The difference in HFMD incidence between urban and rural areas has also been discussed in other studies. The rural region in Taiwan had the least incidences of severe HFMD cases (38). Children living in urban areas and in rural areas accounted for 70.5% and 29.5% of the severe HFMD cases respectively (44). In our study, HFMD outbreaks occurred more in urban pre-schools than those in rural areas. High population density and the congregation of migrant children might be two underlying causes. Previous studies have proved a correlation between the density of children and the incidence of HFMD (45, 46). In urban areas of China, pre-school children commonly congregate in limited space, which provides an available reservoir for the rapid transmission of the virus. Additionally, urban areas in China accommodate lots of migrant children. Migrant children were at significantly high risk of developing HFMD (47). Migrant children had a higher HFMD attack rate than permanent residents (48). Terrible sanitation, tardy care, and poor educational environment may result in the susceptibility of migrant children. We suggest that public health measures of controlling HFMD outbreaks should better focus on urban areas preferentially.

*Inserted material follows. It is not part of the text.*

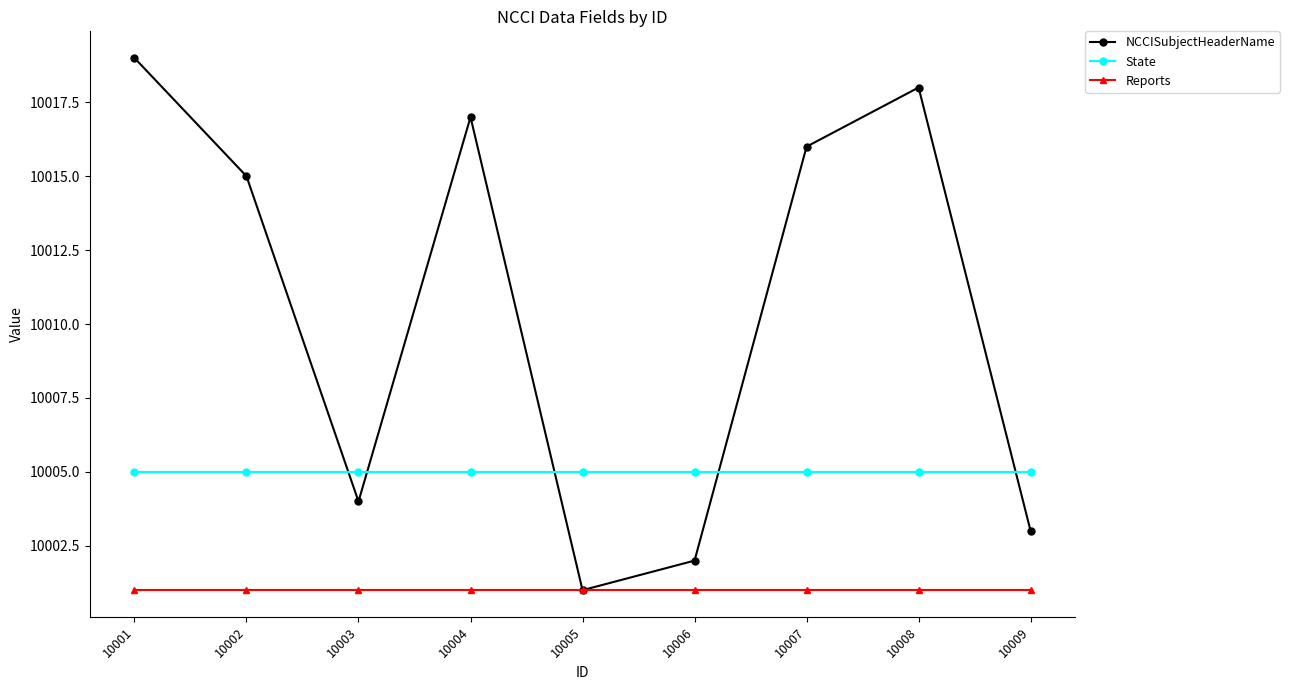

What is the average value of the State series?

10005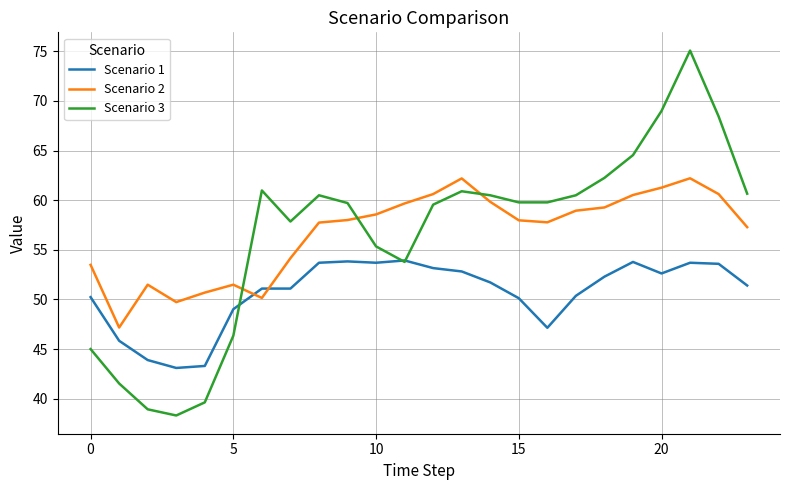

What is the difference between the maximum and second lowest values in the Scenario 1 series?

10.6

Age has been identified as a risk factor for HFMD infection in previous studies. Data from Asia countries showed that HFMD incidence rate varies widely even within the narrow 0- to 5-yr age-band. A serologic survey in Singapore children showed that seropositivity to EV71 increases rapidly from age 2 to 5 yr (49). In Malaysia, HFMD incidence was the highest in children <2 yr and decreased with age (50). An 8-year study of epidemiologic features of EV71 infection in Taiwan found that younger children (< 4 yr of age) are at an apparently increased risk for HFMD infection (51). In China, younger children less than 5 yr accounted for the majority of sporadic cases (5254). Our study confirmed the impact of age on HFMD infection but paid more attention to the differences between each age group among preschool children in HFMD outbreaks. In our study, children aged 37–48 months appeared to be the most susceptible age group during HFMD outbreaks. We recommend that special preventive measures should be taken in the future to protect this age group of children.

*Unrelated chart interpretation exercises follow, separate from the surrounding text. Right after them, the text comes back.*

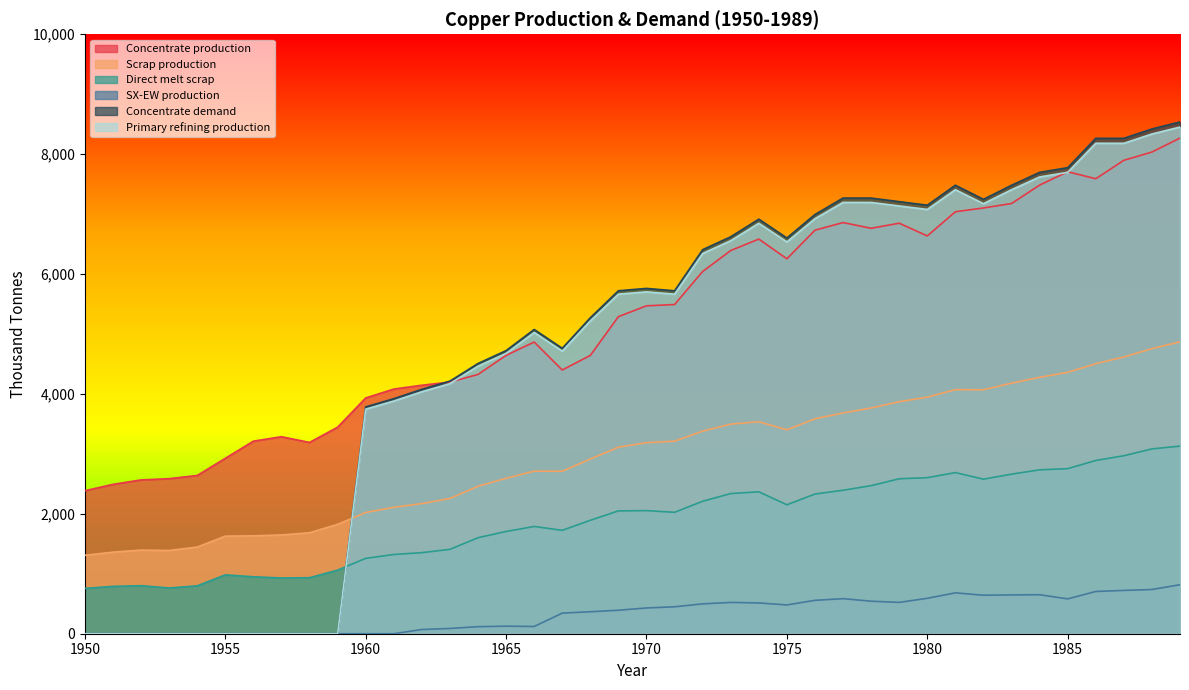

Reading right to left, extract all data points from this chart.

Concentrate production: 8268.6	8035.4	7897.6	7590.1	7706.8	7484.2	7176.7	7102.6	7039.0	6636.1	6848.3	6763.5	6859.0	6731.9	6254.7	6583.5	6392.7	6042.8	5491.4	5470.3	5290.1	4643.2	4399.4	4866.1	4643.5	4325.4	4198.2	4145.3	4081.7	3933.3	3445.6	3191.1	3286.6	3212.5	2926.2	2639.9	2587.0	2565.9	2491.7	2385.7
Scrap production: 4869.5	4755.4	4616.8	4503.9	4360.8	4276.9	4180.1	4069.4	4071.8	3946.5	3870.2	3765.3	3682.6	3585.5	3401.8	3536.5	3496.4	3379.8	3212.0	3186.9	3112.3	2913.9	2710.9	2711.5	2593.1	2460.1	2256.0	2171.0	2109.3	2021.8	1824.9	1684.8	1647.9	1633.0	1627.9	1446.5	1388.9	1395.2	1361.0	1308.7
Direct melt scrap: 3130.0	3083.2	2969.1	2890.1	2753.6	2734.3	2661.8	2578.2	2688.1	2603.1	2584.9	2470.2	2393.6	2330.2	2150.8	2367.6	2338.6	2209.6	2025.4	2053.6	2049.2	1892.4	1724.8	1789.6	1705.9	1601.7	1407.5	1352.5	1322.0	1257.2	1060.8	934.5	929.9	950.2	981.9	799.0	762.9	801.3	790.0	756.1
SX-EW production: 817.4	737.6	722.4	704.9	581.2	650.8	647.3	642.4	682.0	590.9	522.7	542.5	585.0	557.1	480.3	513.5	522.3	498.2	449.6	429.7	391.9	366.8	343.6	120.9	125.5	117.6	87.8	70.7	0.0	0.0	0.0	0.0	0.0	0.0	0.0	0.0	0.0	0.0	0.0	0.0
Concentrate demand: 8538.1	8420.8	8264.3	8264.6	7774.8	7696.7	7481.4	7246.5	7482.1	7149.1	7208.3	7267.5	7267.8	6993.7	6601.9	6915.9	6622.2	6406.9	5721.0	5760.6	5721.7	5271.1	4761.7	5075.7	4723.2	4507.9	4214.1	4077.3	3920.8	3784.0	0.0	0.0	0.0	0.0	0.0	0.0	0.0	0.0	0.0	0.0
Primary refining production: 8452.7	8336.6	8181.7	8182.0	7697.0	7619.8	7406.6	7174.0	7407.3	7077.6	7136.2	7194.8	7195.1	6923.7	6535.9	6846.8	6556.0	6342.8	5663.8	5703.0	5664.5	5218.4	4714.0	5025.0	4675.9	4462.8	4172.0	4036.6	3881.6	3746.1	0.0	0.0	0.0	0.0	0.0	0.0	0.0	0.0	0.0	0.0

Another interesting finding in our study was that gender might be a risk factor of HFMD outbreaks among preschool children. The male-to-female ratio was 1.5:1. In a report from Singapore, there was a male predominance of HFMD cases, with a male-to-female ratio between 1.3:1 and 1.6:1 (55). In Taiwan, during the enterovirus outbreak in 2008, the male-to-female ratio was 1.6:1 (56). These findings might suggest susceptibility at the host genetic level. However, the reasons are unclear and deserve further research.

Conclusion

Month, residence, age and gender might be early risk factors for potential HFMD outbreaks. To control future HFMD outbreaks among pre-school children, prevention measures should be taken before the advent of peak months from Apr to Jul each year. Those preschools located in urban areas should take priority over preventing and controlling the disease. Further professional protection should be given to high-risk children 37–48 months old, especially preschool boys. We hope that data from China could help other countries to improve the quality of HFMD prevention.

Ethical considerations

Ethical issues (Including plagiarism, informed consent, misconduct, data fabrication and/or falsification, double publication and/or submission, redundancy, etc.) have been completely observed by the authors.

Acknowledgements

The study was financially supported by Shanghai Normal University (no. A-0230-15-001006) and Shanghai Municipal Education Commission (Shanghai Young University Teachers Training Scheme).

Footnotes

Conflict of interest

The authors declare that there is no conflict of interests.